Thursday of the Fourth Week in Ordinary Time

Hebrews 12:18-24; Psalm 48; Mark 6:7-13.

“God, in your temple we ponder your love.”

When we are at Mass, where are we? What do we see that tells us?

Hebrews says what we have come to is not like God’s meeting with Moses to give the Ten Commandments, when there was “thunder and lightning... a thick cloud on the mountain, and a blast of a trumpet so loud that all the people who were in the camp trembled.” They said to Moses, “You speak to us, and we will listen; but do not let God speak to us, or we will die.”

What we have come to is “nothing known to the senses.” At Mass we don’t see anything extraordinary, but the truth is, we “have drawn near to Mount Zion and to the city of the living God, the heavenly Jerusalem, and to innumerable angels in festal gathering, and to the assembly of the firstborn who are enrolled in heaven.” We are “behind the veil” with Jesus our High Priest. In him we have entered into the presence of God in a way that entrance into the “sanctuary” and “Holy of Holies” only faintly symbolized. 1

Does what we do see tell us this?

It should. We see the altar, “where the sacrifice of the cross is made present.” This tells us we have come “to Jesus, the mediator of a new covenant, and to the sprinkled blood that speaks a better word than the blood of Abel.” We see the lectern “from which the word of God is proclaimed,” where “the Father who is in heaven meets his children with great love and speaks with them.”2

But during the “dark ages of the liturgy” this was obscured. The laity were told they were unworthy to “draw near.” Only priests belonged in the “sanctuary,” which was strictly forbidden to women. In the tenth century the Mass was seen as:

•a liturgy of sacrifice and supplication (rather than communion and thanksgiving);

•something performed by a single priest...;

•something done ‘for,’ not ‘with’ the people;

•spoken in Latin, not any living language;

•whispered silently, not proclaimed aloud.

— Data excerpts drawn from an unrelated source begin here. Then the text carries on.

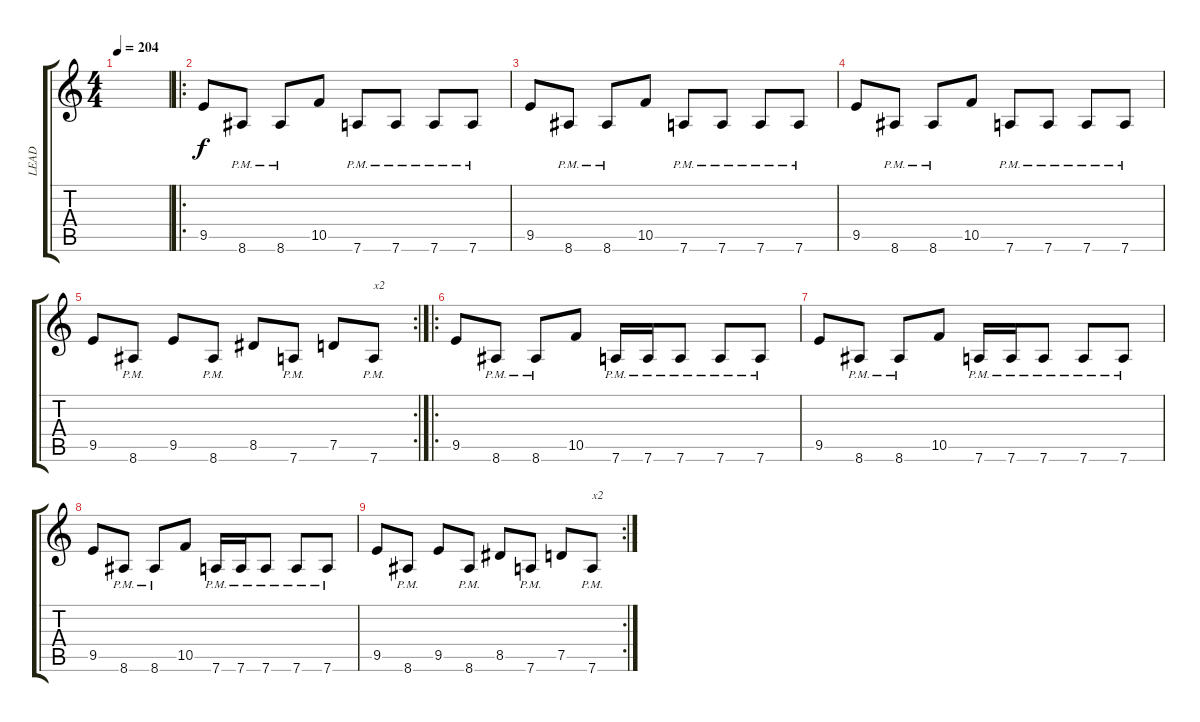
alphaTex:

\track ("LEAD" "LEAD") {instrument overdrivenguitar}
\staff {score tabs}
\tuning (D4 A3 F3 C3 G2 D2) {hide}
\ts (4 4)
\tempo 204
\clef g2
\ks c
|
\ro
9.5.8 8.6{pm}.8 8.6{pm}.8 10.5.8 7.6{pm}.8 7.6{pm}.8 7.6{pm}.8 7.6{pm}.8 |
9.5.8 8.6{pm}.8 8.6{pm}.8 10.5.8 7.6{pm}.8 7.6{pm}.8 7.6{pm}.8 7.6{pm}.8 |
9.5.8 8.6{pm}.8 8.6{pm}.8 10.5.8 7.6{pm}.8 7.6{pm}.8 7.6{pm}.8 7.6{pm}.8 |
\rc 2
9.5.8 8.6{pm}.8 9.5.8 8.6{pm}.8 8.5.8 7.6{pm}.8 7.5.8 7.6{pm}.8{txt "x2"} |
\ro
9.5.8 8.6{pm}.8 8.6{pm}.8 10.5.8 7.6{pm}.16 7.6{pm}.16 7.6{pm}.8 7.6{pm}.8 7.6{pm}.8 |
9.5.8 8.6{pm}.8 8.6{pm}.8 10.5.8 7.6{pm}.16 7.6{pm}.16 7.6{pm}.8 7.6{pm}.8 7.6{pm}.8 |
9.5.8 8.6{pm}.8 8.6{pm}.8 10.5.8 7.6{pm}.16 7.6{pm}.16 7.6{pm}.8 7.6{pm}.8 7.6{pm}.8 |
\rc 2
9.5.8 8.6{pm}.8 9.5.8 8.6{pm}.8 8.5.8 7.6{pm}.8 7.5.8 7.6{pm}.8{txt "x2"}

These changes were reflected in architecture.... The notion that the priest ‘led’ the people to God meant that altars were placed against the rear wall. This allowed people to stand ‘behind’ their leader, rather than ‘around’ the altar for a sacrifice which they ‘all’ offered. The people now watched, and from an increasing distance, separated... by ornate sanctuary screens, and then by communion rails....

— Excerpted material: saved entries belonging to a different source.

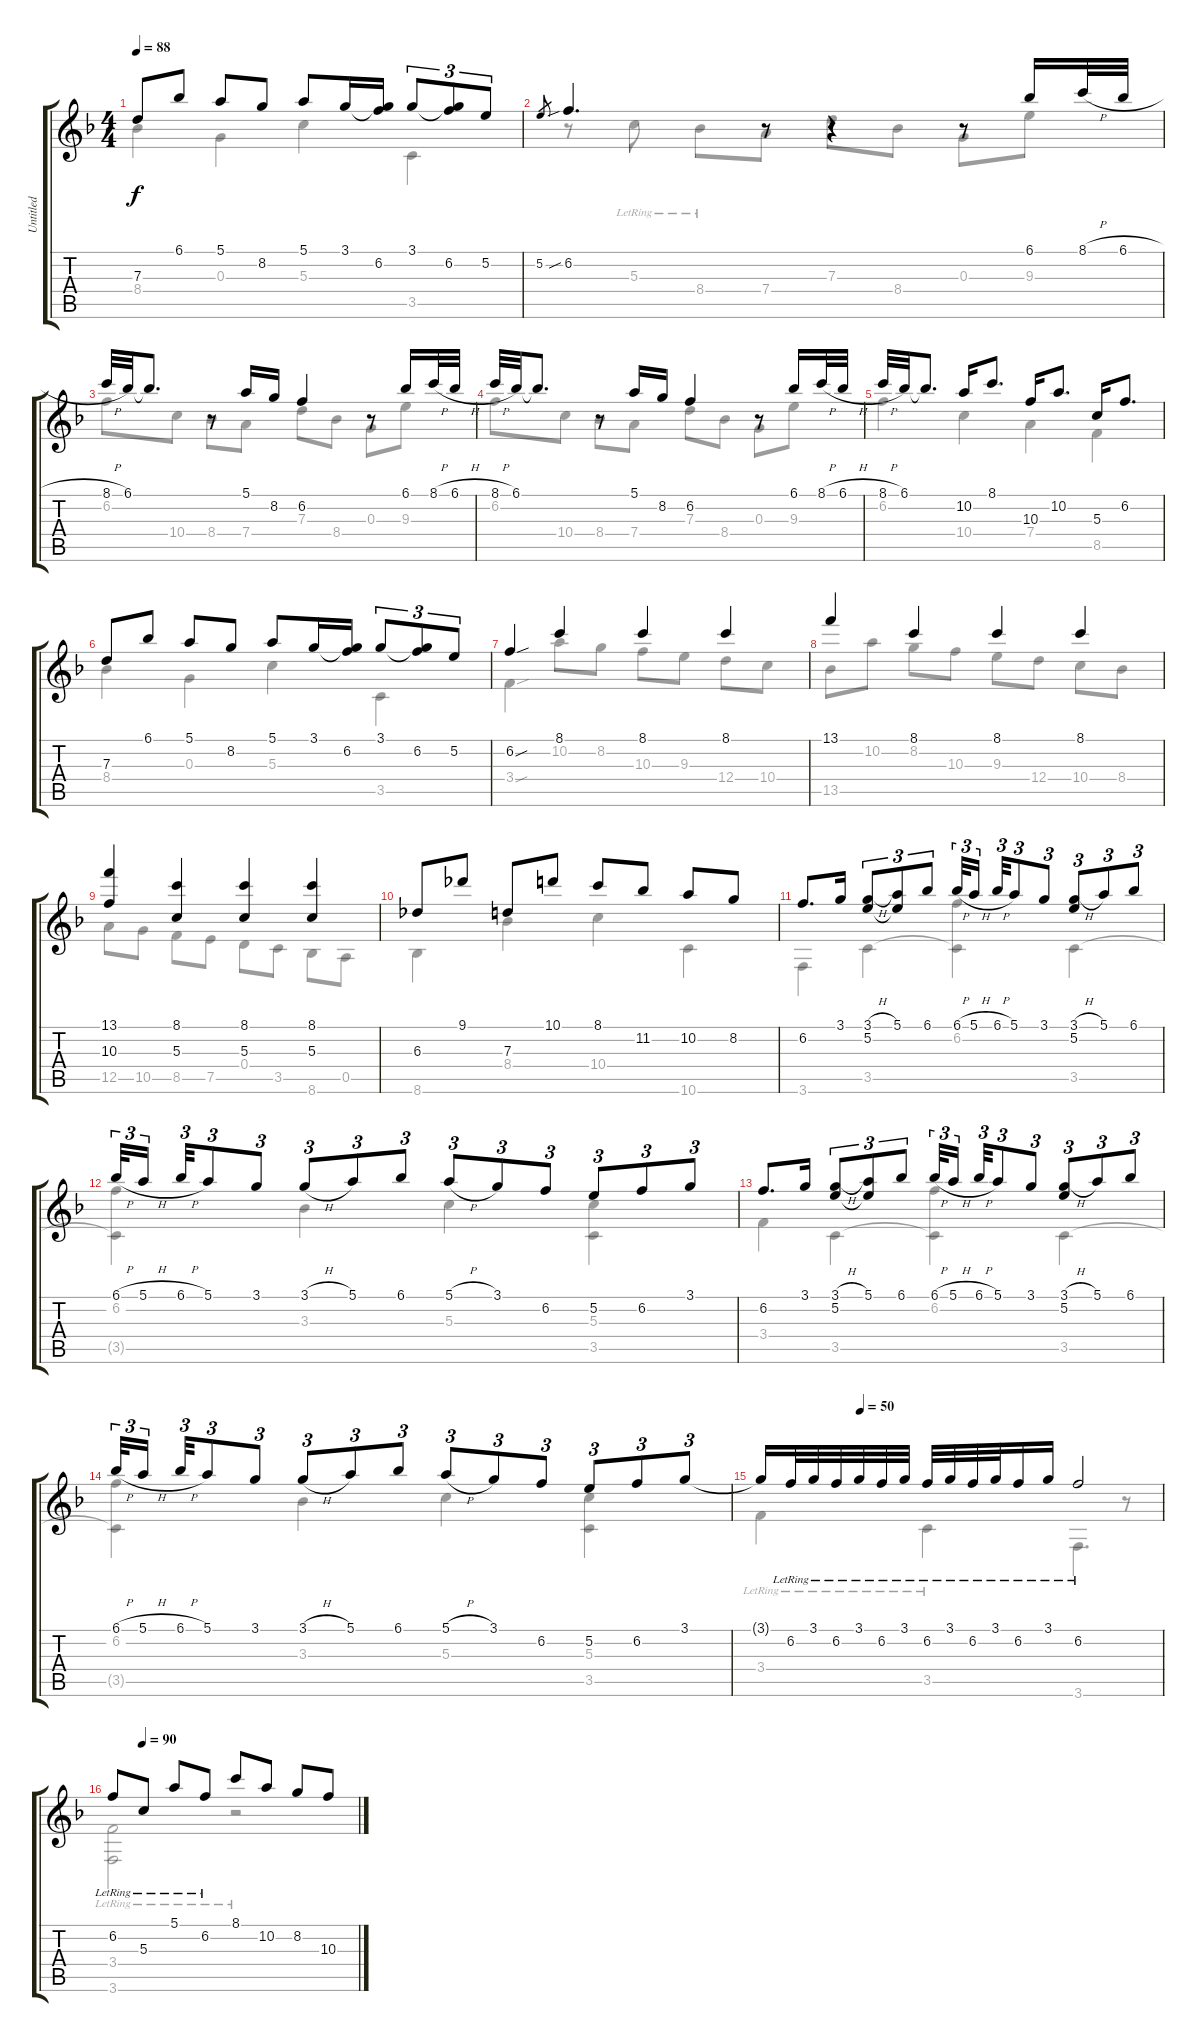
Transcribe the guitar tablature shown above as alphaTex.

\track ("Untitled" "Untitled") {instrument acousticguitarnylon}
\staff {score tabs}
\tuning (E4 B3 G3 D3 A2 D2) {hide}
\voice
\ts (4 4)
\tempo 88
\clef g2
\ks f
7.3.8{dy f} 6.1.8 5.1.8 8.2.8 5.1.8 3.1.16 (3.1{t} 6.2).16 3.1.8{tu (3 2)} (3.1{t} 6.2).8{tu (3 2)} 5.2.8{tu (3 2)} |
5.2.8{gr} 6.2{sib}.4{d} r.8 r.4 r.8 6.1.16 8.1{h}.32 6.1{h}.32 |
8.1{h}.32 6.1.32 6.1{t}.8{d} r.8 5.1.16 8.2.16 6.2.4 r.8 6.1.16 8.1{h}.32 6.1{h}.32 |
8.1{h}.32 6.1.32 6.1{t}.8{d} r.8 5.1.16 8.2.16 6.2.4 r.8 6.1.16 8.1{h}.32 6.1{h}.32 |
8.1{h}.32 6.1.32 6.1{t}.8{d} 10.2.16 8.1.8{d} 10.3.16 10.2.8{d} 5.3.16 6.2.8{d} |
7.3.8 6.1.8 5.1.8 8.2.8 5.1.8 3.1.16 (3.1{t} 6.2).16 3.1.8{tu (3 2)} (3.1{t} 6.2).8{tu (3 2)} 5.2.8{tu (3 2)} |
6.2{sou}.4 8.1.4 8.1.4 8.1.4 |
13.1.4 8.1.4 8.1.4 8.1.4 |
(13.1 10.3).4 (8.1 5.3).4 (8.1 5.3).4 (8.1 5.3).4 |
6.3.8 9.1.8 7.3.8 10.1.8 8.1.8 11.2.8 10.2.8 8.2.8 |
6.2.8{d} 3.1.16 (3.1{h} 5.2).8{tu (3 2)} (5.1 5.2{t}).8{tu (3 2)} 6.1.8{tu (3 2)} 6.1{h}.32{tu (3 2)} 5.1{h}.16{tu (3 2) beam splitsecondary} 6.1{h}.32{tu (3 2)} 5.1.8{tu (3 2)} 3.1.8{tu (3 2)} (3.1{h} 5.2).8{tu (3 2)} 5.1.8{tu (3 2)} 6.1.8{tu (3 2)} |
6.1{h}.32{tu (3 2)} 5.1{h}.16{tu (3 2) beam splitsecondary} 6.1{h}.32{tu (3 2)} 5.1.8{tu (3 2)} 3.1.8{tu (3 2)} 3.1{h}.8{tu (3 2)} 5.1.8{tu (3 2)} 6.1.8{tu (3 2)} 5.1{h}.8{tu (3 2)} 3.1.8{tu (3 2)} 6.2.8{tu (3 2)} 5.2.8{tu (3 2)} 6.2.8{tu (3 2)} 3.1.8{tu (3 2)} |
6.2.8{d} 3.1.16 (3.1{h} 5.2).8{tu (3 2)} (5.1 5.2{t}).8{tu (3 2)} 6.1.8{tu (3 2)} 6.1{h}.32{tu (3 2)} 5.1{h}.16{tu (3 2) beam splitsecondary} 6.1{h}.32{tu (3 2)} 5.1.8{tu (3 2)} 3.1.8{tu (3 2)} (3.1{h} 5.2).8{tu (3 2)} 5.1.8{tu (3 2)} 6.1.8{tu (3 2)} |
6.1{h}.32{tu (3 2)} 5.1{h}.16{tu (3 2) beam splitsecondary} 6.1{h}.32{tu (3 2)} 5.1.8{tu (3 2)} 3.1.8{tu (3 2)} 3.1{h}.8{tu (3 2)} 5.1.8{tu (3 2)} 6.1.8{tu (3 2)} 5.1{h}.8{tu (3 2)} 3.1.8{tu (3 2)} 6.2.8{tu (3 2)} 5.2.8{tu (3 2)} 6.2.8{tu (3 2)} 3.1.8{tu (3 2)} |
\tempo (50 0.25)
3.1{t}.16 6.2{lr}.32 3.1{lr}.32 6.2{lr}.32 3.1{lr}.32 6.2{lr}.32 3.1{lr}.32 6.2{lr}.32 3.1{lr}.32 6.2{lr}.32 3.1{lr}.32 6.2{lr}.16 3.1{lr}.16 6.2{lr}.2 |
\tempo (90 0.125)
6.2{lr}.8 5.3{lr}.8 5.1{lr}.8 6.2{lr}.8 8.1.8 10.2.8 8.2.8 10.3.8
\voice
\clef g2
\ottava regular
\simile none
\ks f
8.4.4{dy f} 0.3.4 5.3.4 3.5.4 |
r.8 5.3{lr}.8 8.4{lr}.8 7.4.8 7.3.8 8.4.8 0.3.8 9.3.8 |
6.2.8 10.4.8 8.4.8 7.4.8 7.3.8 8.4.8 0.3.8 9.3.8 |
6.2.8 10.4.8 8.4.8 7.4.8 7.3.8 8.4.8 0.3.8 9.3.8 |
6.2.4 10.4.4 7.4.4 8.5.4 |
8.4.4 0.3.4 5.3.4 3.5.4 |
3.4{sou}.4 10.2.8 8.2.8 10.3.8 9.3.8 12.4.8 10.4.8 |
13.5.8 10.2.8 8.2.8 10.3.8 9.3.8 12.4.8 10.4.8 8.4.8 |
12.5.8 10.5.8 8.5.8 7.5.8 0.4.8 3.5.8 8.6.8 0.5.8 |
8.6.4 8.4.4 10.4.4 10.6.4 |
3.6.4 3.5.4 (6.2 3.5{t}).4 3.5.4 |
(6.2 3.5{t}).4 3.3.4 5.3.4 (5.3 3.5).4 |
3.4.4 3.5.4 (6.2 3.5{t}).4 3.5.4 |
(6.2 3.5{t}).4 3.3.4 5.3.4 (5.3 3.5).4 |
3.4{lr}.4 3.5{lr}.4 3.6.4{d} r.8 |
(3.4{lr} 3.6{lr}).2 r.2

The liturgy, which had once been a communal prayer, was now a clerical ritual, isolated by distance and language. Instead of casting light on the Christian mysteries, the liturgy itself had now become a mystery.3

Today there is a “backlash” tendency to reject Vatican II’s restored vision of the Church (and therefore of Mass) by giving the impression that those who are “priests in the Priest” by Baptism, but not “elders” (presbyters) by Holy Orders have an inferior status at Mass (and therefore in the Church). This is a clear denial of the message of Hebrews. There is a clear distinction of roles and ministries in the Church and liturgy, but they are all ministries of Christ himself, whose body we equally are, and in whom we all have equal access to God. 4

Meditation: 1. What do I see at Mass? 2. What does it say to me?

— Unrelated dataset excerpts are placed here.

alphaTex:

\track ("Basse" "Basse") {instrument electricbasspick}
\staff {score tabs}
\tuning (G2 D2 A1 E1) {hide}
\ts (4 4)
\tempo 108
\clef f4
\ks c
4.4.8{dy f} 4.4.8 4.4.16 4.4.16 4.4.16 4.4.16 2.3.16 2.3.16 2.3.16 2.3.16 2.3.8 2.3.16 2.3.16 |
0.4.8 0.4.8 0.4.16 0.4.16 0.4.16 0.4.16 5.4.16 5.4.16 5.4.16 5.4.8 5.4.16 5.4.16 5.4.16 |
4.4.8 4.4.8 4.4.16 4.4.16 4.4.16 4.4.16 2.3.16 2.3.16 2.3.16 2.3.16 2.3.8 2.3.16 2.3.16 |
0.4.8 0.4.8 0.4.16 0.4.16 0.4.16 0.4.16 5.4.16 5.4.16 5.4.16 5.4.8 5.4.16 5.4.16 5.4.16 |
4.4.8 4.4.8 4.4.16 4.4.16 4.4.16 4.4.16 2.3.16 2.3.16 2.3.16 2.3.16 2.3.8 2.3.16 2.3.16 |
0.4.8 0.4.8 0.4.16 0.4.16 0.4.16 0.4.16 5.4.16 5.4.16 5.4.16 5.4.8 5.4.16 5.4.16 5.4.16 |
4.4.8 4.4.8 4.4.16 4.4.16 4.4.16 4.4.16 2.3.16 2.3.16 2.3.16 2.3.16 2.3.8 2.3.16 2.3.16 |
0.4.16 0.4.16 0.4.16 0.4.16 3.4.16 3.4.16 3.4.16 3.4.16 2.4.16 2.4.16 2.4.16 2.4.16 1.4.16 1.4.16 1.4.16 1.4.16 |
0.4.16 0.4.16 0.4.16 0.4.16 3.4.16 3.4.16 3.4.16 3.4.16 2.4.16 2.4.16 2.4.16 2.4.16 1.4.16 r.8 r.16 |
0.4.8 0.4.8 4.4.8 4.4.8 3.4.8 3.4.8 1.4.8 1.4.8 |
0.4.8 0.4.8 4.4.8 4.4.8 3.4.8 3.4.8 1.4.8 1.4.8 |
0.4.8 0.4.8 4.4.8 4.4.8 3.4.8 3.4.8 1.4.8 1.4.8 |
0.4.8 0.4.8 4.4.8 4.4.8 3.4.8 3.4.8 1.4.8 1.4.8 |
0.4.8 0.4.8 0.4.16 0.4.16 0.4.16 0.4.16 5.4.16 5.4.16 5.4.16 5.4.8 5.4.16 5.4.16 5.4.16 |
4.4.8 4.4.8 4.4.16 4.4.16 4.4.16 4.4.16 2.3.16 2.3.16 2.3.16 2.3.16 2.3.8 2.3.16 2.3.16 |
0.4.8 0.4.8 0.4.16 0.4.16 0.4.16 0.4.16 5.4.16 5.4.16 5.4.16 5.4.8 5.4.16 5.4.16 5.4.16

1 See Exodus 19:12-24,20:19. This explains the old lectionary mistranslation, “untouchable mountain.” See also Thursday, Week Three: Hebrews 10:19-25.

2 General Instruction on the Roman Missal, 1985, no. 259, 272; Vatican II, “Liturgy,” no. 33; “Revelation,” no. 21.

3 See Priesthood: A Re-examination of the Roman Catholic Theology of the Presbyterate by Patrick Dunn, now Bishop of Auckland, New Zealand, p. 84. 4 Corinthians, chapters 12-13.